Following the recent news that six men absconded in the space of one week from Sudbury open prison, Carolyn Bointon took a closer look at the figures.
THE number of absconders from Sudbury jail makes alarming reading.
In just one week in June, six prisoners – burglars, robbers and men with a violent past – left the doors of the open prison and did not return.
It takes the total official number of absconders this year so far to 17 – but the Ashbourne News Telegraph has discovered that there are many more men who leave the gates and do not return.
Prison service figures show that prisoners given Release on Temporary Licence (ROTL) who do not return to the jail as planned can double the number of men classed as absconders.
HMP Sudbury can house up to 600 adult male category D prisoners – defined as those that can be reasonably trusted not to try to escape.
They are often given ROTL to work in the community or to go on "home leave" in preparation for their release.

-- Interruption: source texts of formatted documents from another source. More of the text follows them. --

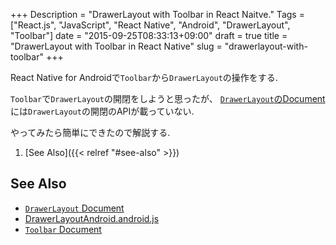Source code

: +++
Description = "DrawerLayout with Toolbar in React Naitve."
Tags = ["React.js", "JavaScript", "React Native", "Android", "DrawerLayout", "Toolbar"]
date = "2015-09-25T08:33:13+09:00"
draft = true
title = "DrawerLayout with Toolbar in React Native"
slug = "drawerlayout-with-toolbar"
+++

React Native for Androidで`Toolbar`から`DrawerLayout`の操作をする.

<!--more-->

`Toolbar`で`DrawerLayout`の開閉をしようと思ったが、
[`DrawerLayout`のDocument](https://facebook.github.io/react-native/docs/drawerlayoutandroid.html)
には`DrawerLayout`の開閉のAPIが載っていない.

やってみたら簡単にできたので解説する.


1. [See Also]({{< relref "#see-also" >}})


See Also
---

- [`DrawerLayout` Document](https://facebook.github.io/react-native/docs/drawerlayoutandroid.html)
- [DrawerLayoutAndroid.android.js](https://github.com/facebook/react-native/blob/master/Libraries/Components/DrawerAndroid/DrawerLayoutAndroid.android.js)
- [`Toolbar` Document](https://facebook.github.io/react-native/docs/toolbarandroid.html)
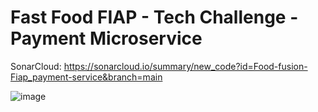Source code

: # Fast Food FIAP - Tech Challenge - Payment Microservice

SonarCloud: https://sonarcloud.io/summary/new_code?id=Food-fusion-Fiap_payment-service&branch=main

![image](https://github.com/user-attachments/assets/e830b5dd-3e12-4156-842e-39a8d2e43163)

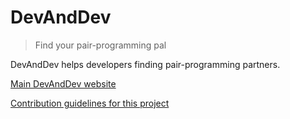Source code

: # DevAndDev

> Find your pair-programming pal

DevAndDev helps developers finding pair-programming partners.

[Main DevAndDev website](https://devand.dev)

[Contribution guidelines for this project](docs/CONTRIBUTING.md)
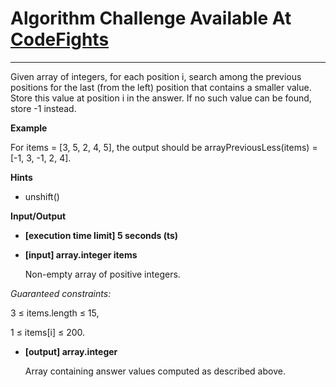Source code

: # Algorithm Challenge Available At [CodeFights](https://codefights.com/arcade/code-arcade/spring-of-integration/MQg7s3dKrP4caN42A)

---

Given array of integers, for each position i, search among the previous positions for the last (from the left) position that contains a smaller value. Store this value at position i in the answer. If no such value can be found, store -1 instead.

**Example**

For items = [3, 5, 2, 4, 5], the output should be
arrayPreviousLess(items) = [-1, 3, -1, 2, 4].

**Hints**

- unshift()

**Input/Output**

- **[execution time limit] 5 seconds (ts)**
- **[input] array.integer items**

  Non-empty array of positive integers.

_Guaranteed constraints:_

3 ≤ items.length ≤ 15,

1 ≤ items[i] ≤ 200.

- **[output] array.integer**

  Array containing answer values computed as described above.
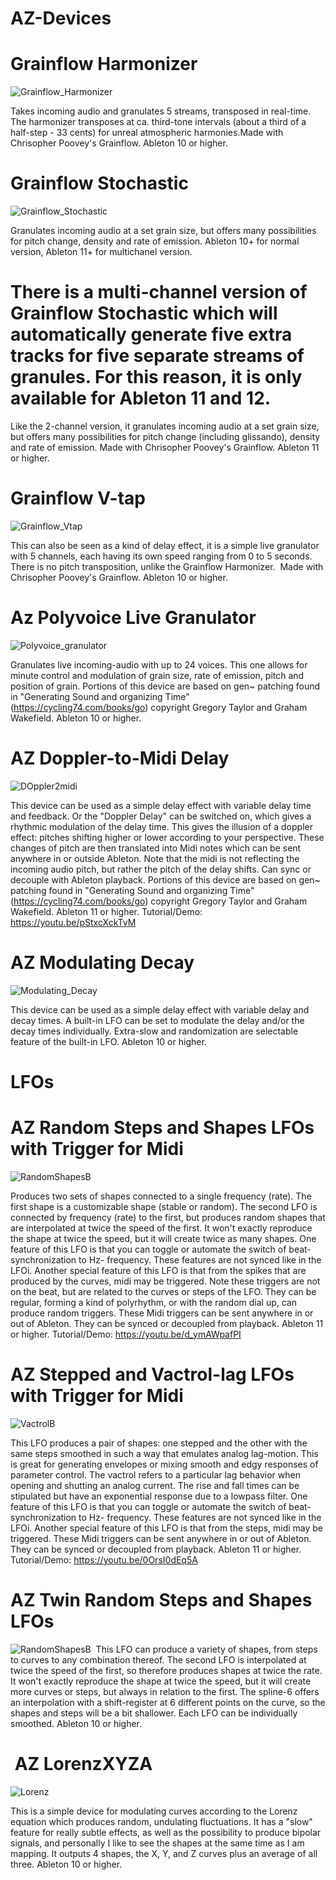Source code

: # AZ-Devices

# Grainflow Harmonizer
![Grainflow_Harmonizer](https://github.com/AffeZwei/AZ-Devices/assets/62151108/aa09ca17-b300-4903-9d74-b3ad8293e1df)

Takes incoming audio and granulates 5 streams, transposed in real-time. The harmonizer transposes at ca. third-tone intervals (about a third of a half-step - 33 cents) for unreal atmospheric harmonies.​ Made with Chrisopher Poovey's Grainflow. Ableton 10 or higher.
​
# Grainflow Stochastic 
![Grainflow_Stochastic](https://github.com/AffeZwei/AZ-Devices/assets/62151108/44474ad7-24d7-4ab3-90a0-ec8dc4c1dc7b)

Granulates incoming audio at a set grain size, but offers many possibilities for pitch change, density and rate of emission. Ableton 10+ for normal version, Ableton 11+ for multichanel version.
# There is a multi-channel version of Grainflow Stochastic which will automatically generate five extra tracks for five separate streams of granules. For this reason, it is only available for Ableton 11 and 12. 
Like the 2-channel version, it granulates incoming audio at a set grain size, but offers many possibilities for pitch change (including glissando), density and rate of emission. Made with Chrisopher Poovey's Grainflow. Ableton 11 or higher.
​ 
# Grainflow V-tap

![Grainflow_Vtap](https://github.com/AffeZwei/AZ-Devices/assets/62151108/4814f6f6-1037-4c10-b41f-f6be4ab6316a)

This can also be seen as a kind of delay effect, it is a simple live granulator with 5 channels, each having its own speed ranging from 0 to 5 seconds. There is no pitch transposition, unlike the Grainflow Harmonizer. ​ Made with Chrisopher Poovey's Grainflow. Ableton 10 or higher. 
 
# Az Polyvoice Live Granulator

![Polyvoice_granulator](https://github.com/AffeZwei/AZ-Devices/assets/62151108/2e797832-18df-4542-91d5-715bde79c863)

Granulates live incoming-audio with up to 24 voices. This one allows for minute control and modulation of grain size, rate of emission, pitch and position of grain. Portions of this device are based on gen~ patching found in "Generating Sound and organizing Time" (https://cycling74.com/books/go) copyright Gregory Taylor and Graham Wakefield. Ableton 10 or higher.

# AZ Doppler-to-Midi Delay

![DOppler2midi](https://github.com/AffeZwei/AZ-Devices/assets/62151108/48a261f1-dcde-4e33-8c63-7ebb52a441bf)

This device can be used as a simple delay effect with variable delay time and feedback. Or the "Doppler Delay" can be switched on, which gives a rhythmic modulation of the delay time. This gives the illusion of a doppler effect: pitches shifting higher or lower according to your perspective. These changes of pitch are then translated into Midi notes which can be sent anywhere in or outside Ableton. Note that the midi is not reflecting the incoming audio pitch, but rather the pitch of the delay shifts. Can sync or decouple with Ableton playback. Portions of this device are based on gen~ patching found in "Generating Sound and organizing Time" (https://cycling74.com/books/go) copyright Gregory Taylor and Graham Wakefield. Ableton 11 or higher. Tutorial/Demo: https://youtu.be/pStxcXckTvM
​ 
# AZ Modulating Decay

![Modulating_Decay](https://github.com/AffeZwei/AZ-Devices/assets/62151108/6365c0c1-5a12-47a5-a404-4d9f82e43189)

This device can be used as a simple delay effect with variable delay and decay times. A built-in LFO can be set to modulate the delay and/or the decay times individually. Extra-slow and randomization are selectable feature of the built-in LFO. Ableton 10 or higher.

# LFOs
# AZ Random Steps and Shapes LFOs with Trigger for Midi

![RandomShapesB](https://github.com/AffeZwei/AZ-Devices/assets/62151108/21993275-7be4-4747-a2d8-19cfdcc24e8a)

Produces two sets of shapes connected to a single frequency (rate). The first shape is a customizable shape (stable or random). The second LFO is connected by frequency (rate) to the first, but produces random shapes that are interpolated at twice the speed of the first. It won't exactly reproduce the shape at twice the speed, but it will create twice as many shapes. One feature of this LFO is that you can toggle or automate the switch of beat-synchronization to Hz- frequency. These features are not synced like in the LFOi. Another special feature of this LFO is that from the spikes that are produced by the curves, midi may be triggered. Note these triggers are not on the beat, but are related to the curves or steps of the LFO. They can be regular, forming a kind of polyrhythm, or with the random dial up, can produce random triggers. These Midi triggers can be sent anywhere in or out of Ableton. They can be synced or decoupled from playback. Ableton 11 or higher. Tutorial/Demo: https://youtu.be/d_ymAWpafPI

# AZ Stepped and Vactrol-lag LFOs with Trigger for Midi

![VactrolB](https://github.com/AffeZwei/AZ-Devices/assets/62151108/a95706e6-1979-49fb-a629-ff1db1c999c4)

This LFO produces a pair of shapes: one stepped and the other with the same steps smoothed in such a way that emulates analog lag-motion. This is great for generating envelopes or mixing smooth and edgy responses of parameter control. The vactrol refers to a particular lag behavior when opening and shutting an analog current. The rise and fall times can be stipulated but have an exponential response due to a lowpass filter. One feature of this LFO is that you can toggle or automate the switch of beat-synchronization to Hz- frequency. These features are not synced like in the LFOi. Another special feature of this LFO is that from the steps, midi may be triggered. These Midi triggers can be sent anywhere in or out of Ableton. They can be synced or decoupled from playback. Ableton 11 or higher. Tutorial/Demo: https://youtu.be/0OrsI0dEq5A

#  AZ Twin Random Steps and Shapes LFOs

![RandomShapesB](https://github.com/AffeZwei/AZ-Devices/assets/62151108/19ebf1d1-2dc8-42bf-a8e7-ad792e9abcb1)
​
This LFO can produce a variety of shapes, from steps to curves to any combination thereof. The second LFO is interpolated at twice the speed of the first, so therefore produces shapes at twice the rate. It won't exactly reproduce the shape at twice the speed, but it will create more curves or steps, but always in relation to the first. The spline-6 offers an interpolation with a shift-register at 6 different points on the curve, so the shapes and steps will be a bit shallower. Each LFO can be individually smoothed. Ableton 10 or higher.

# ​ AZ LorenzXYZA

![Lorenz](https://github.com/AffeZwei/AZ-Devices/assets/62151108/e2f142c4-212c-4773-b1a1-282a532b0bc2)

This is a simple device for modulating curves according to the Lorenz equation which produces random, undulating fluctuations. It has a "slow" feature for really subtle effects, as well as the possibility to produce bipolar signals, and personally I like to see the shapes at the same time as I am mapping. It outputs 4 shapes, the X, Y, and Z curves plus an average of all three. Ableton 10 or higher.

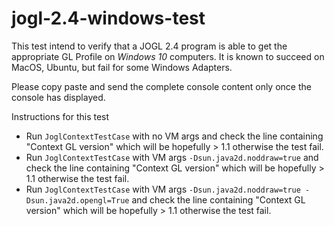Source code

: # jogl-2.4-windows-test

This test intend to verify that a JOGL 2.4 program is able to get the appropriate GL Profile on *Windows 10* computers. It is known to succeed on MacOS, Ubuntu, but fail for some Windows Adapters.

Please copy paste and send the complete console content only once the console has displayed.

Instructions for this test
* Run `JoglContextTestCase` with no VM args and check the line containing "Context GL version" which will be hopefully > 1.1 otherwise the test fail. 
* Run `JoglContextTestCase` with VM args `-Dsun.java2d.noddraw=true` and check the line containing "Context GL version" which will be hopefully > 1.1 otherwise the test fail.
* Run `JoglContextTestCase` with VM args `-Dsun.java2d.noddraw=true -Dsun.java2d.opengl=True` and check the line containing "Context GL version" which will be hopefully > 1.1 otherwise the test fail.


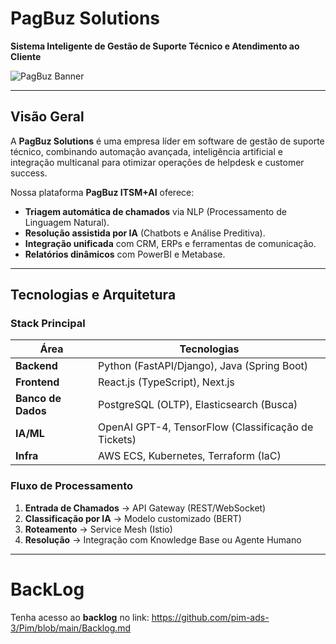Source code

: # **PagBuz Solutions**  
**Sistema Inteligente de Gestão de Suporte Técnico e Atendimento ao Cliente**  

![PagBuz Banner](https://via.placeholder.com/1200x400?text=PagBuz+AI+Powered+Support+System)  

---

## **Visão Geral**  
A **PagBuz Solutions** é uma empresa líder em software de gestão de suporte técnico, combinando automação avançada, inteligência artificial e integração multicanal para otimizar operações de helpdesk e customer success.  

Nossa plataforma **PagBuz ITSM+AI** oferece:  
- **Triagem automática de chamados** via NLP (Processamento de Linguagem Natural).  
- **Resolução assistida por IA** (Chatbots e Análise Preditiva).  
- **Integração unificada** com CRM, ERPs e ferramentas de comunicação.  
- **Relatórios dinâmicos** com PowerBI e Metabase.  

---

## **Tecnologias e Arquitetura**  

### **Stack Principal**  
| **Área**       | **Tecnologias**                                  |  
|----------------|--------------------------------------------------|  
| **Backend**    | Python (FastAPI/Django), Java (Spring Boot)      |  
| **Frontend**   | React.js (TypeScript), Next.js                   |  
| **Banco de Dados** | PostgreSQL (OLTP), Elasticsearch (Busca)       |  
| **IA/ML**      | OpenAI GPT-4, TensorFlow (Classificação de Tickets) |  
| **Infra**      | AWS ECS, Kubernetes, Terraform (IaC)            |  

### **Fluxo de Processamento**  
1. **Entrada de Chamados** → API Gateway (REST/WebSocket)  
2. **Classificação por IA** → Modelo customizado (BERT)  
3. **Roteamento** → Service Mesh (Istio)  
4. **Resolução** → Integração com Knowledge Base ou Agente Humano  

---

# **BackLog**
Tenha acesso ao **backlog** no link: https://github.com/pim-ads-3/Pim/blob/main/Backlog.md
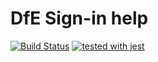 # DfE Sign-in help
[![Build Status](https://travis-ci.org/DFE-Digital/login.dfe.help.svg?branch=master)](https://travis-ci.org/DFE-Digital/login.dfe.help)
[![tested with jest](https://img.shields.io/badge/tested_with-jest-99424f.svg)](https://github.com/facebook/jest)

But if they do not return to the prison as planned, they are classed as a Release on Temporary Licence Failure – and these do not generally get reported in the news.
Absconders, on the other hand, are defined as a prisoner who walks out without permission – these are the ones whose details are released by the police for public circulation.
According to the Ministry of Justice's latest Prison Performance Digest, in 2012-13, 28 men absconded from the prison – but an astonishing 39 failed to return after being given ROTL.
The year before, (2011-2012) also showed a similar trend – 21 absconders but a massive 50 ROTL failures.
So far this year, 17 men have absconded from the prison – figures on the ROTL failures are not yet available, but previous year's numbers may suggest that there will be a larger number of ROTL failures again.
Sudbury prison was inspected in March. In his report, chief inspector Nick Harding wrote: "Since the previous inspection, the number of absconds had increased. There had been 24 in 2012, 29 in 2013 and 17 in the first six months of in 2014.
"ROTL failures were also increasing."
The report said that at the time of the inspection, "a strategy had recently been introduced to deal with these issues" and that previous absconding was being used to identify trends and patterns.
Despite this, the prison still maintained a Minister of Justice rating of 4 – this is on a scale from 1 (serious concerns) to 4 (exceptional).
The governor of HMP Sudbury, Adrian Turner, was unavailable for comment, but a Ministry of Justice spokesman said: "The Justice Secretary has been clear that keeping the public safe is our priority and has ordered immediate and major changes to tighten up temporary release processes and open prison eligibility.
"Each and every absconder is taken seriously, with the police contacted as a matter of urgency.
"Open prisons and temporary licence are an important tool in rehabilitating long-term offenders but not at the expense of public safety."